**EXTRACT PROVIDED:**
========

Before Gilliam joined the United Way team a little over a decade ago, she worked in insurance in multiple states until she and her husband settled in Huntington. Gilliam said she moved from insurance agency to agency because she felt she just hadn’t found her fit yet, then she had the opportunity to help develop a nonprofit called Faith In Action.

Gilliam said this is where she felt like she was making a difference in her community, which is what she felt she was missing while working in insurance.

“What I would encourage you to do, regardless of whether its United Way or something else, find what your passion is and connect with it whatever way you can,” Gilliam said. “There’s a lot of things that our communities need help with and you all have talents and you have a voice and you have passion and so figure out what floats your boat and connect with it.”

Gilliam gave this advice to Marshall University’s Reporting Public Affairs class March 7 while discussing with the student journalists common misconceptions about nonprofits, along with what the mission of United Way of the River Cities is.

“A lot of times I think people think that nonprofits are these little charities and just kind of have their own set of rules,” Gilliam said, “and just sort of go along and don’t need to pay much attention to best practices or don’t need somebody to lead it or to be in a finance position who understands good bookkeeping and accounting and financials. And that’s just not the case.”

United Way of the River Cities is an organization that acts as a liaison between individual donors and businesses to fundraise for health and human service organizations and programs throughout the Huntington community and surrounding area. United Way of the River Cities distributes those raised funds each year based on need and how the programs fit into the focus critical issues of United Way of the River Cities. United Way of the River Cities serves Cabell, Mason, Lincoln and Wayne counties in West Virginia, along with Lawrence County, Ohio.

One of the areas of focus of United Way of the River Cities is education. According to a breakdown of United Way of the River Cities affiliate organization funding provided by Gilliam, United Way of the River Cities provides funding to four education programs and each of them receives over $20,000.

========

**DATA:**
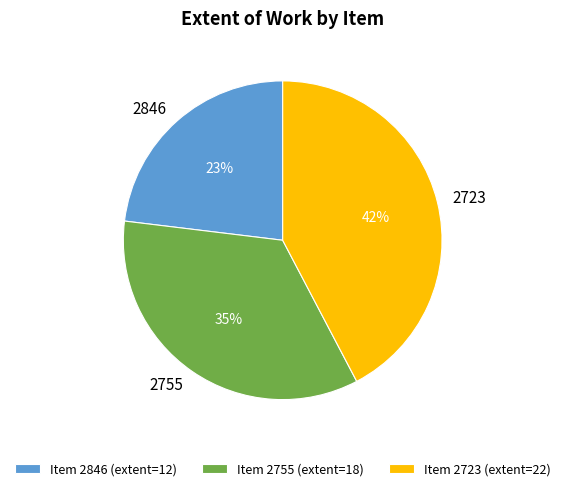

To the nearest percent, what portion does Item 2755 (extent=18) represent?

35%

========

**PROBLEM 1:** Print the passage of the United Way article starting at "Gilliam said this" and ending at "River Cities is.".
**PROBLEM 2:** Which counties does the United Way article say United Way of the River Cities serves?
**PROBLEM 3:**
Answer these questions using the United Way article:
(a) What nonprofit did Gilliam have the opportunity to help develop?
(b) On what date did Gilliam speak to Marshall University's Reporting Public Affairs class?
(c) How many education programs does United Way of the River Cities fund?
The lines placed after the United Way article are separate material.

**EXERCISE RESPONSE 1:**
Gilliam said this is where she felt like she was making a difference in her community, which is what she felt she was missing while working in insurance.

“What I would encourage you to do, regardless of whether its United Way or something else, find what your passion is and connect with it whatever way you can,” Gilliam said. “There’s a lot of things that our communities need help with and you all have talents and you have a voice and you have passion and so figure out what floats your boat and connect with it.”

Gilliam gave this advice to Marshall University’s Reporting Public Affairs class March 7 while discussing with the student journalists common misconceptions about nonprofits, along with what the mission of United Way of the River Cities is.

**EXERCISE RESPONSE 2:**
- Cabell County, West Virginia
- Mason County, West Virginia
- Lincoln County, West Virginia
- Wayne County, West Virginia
- Lawrence County, Ohio

**EXERCISE RESPONSE 3:**
(a) Faith In Action
(b) March 7
(c) Four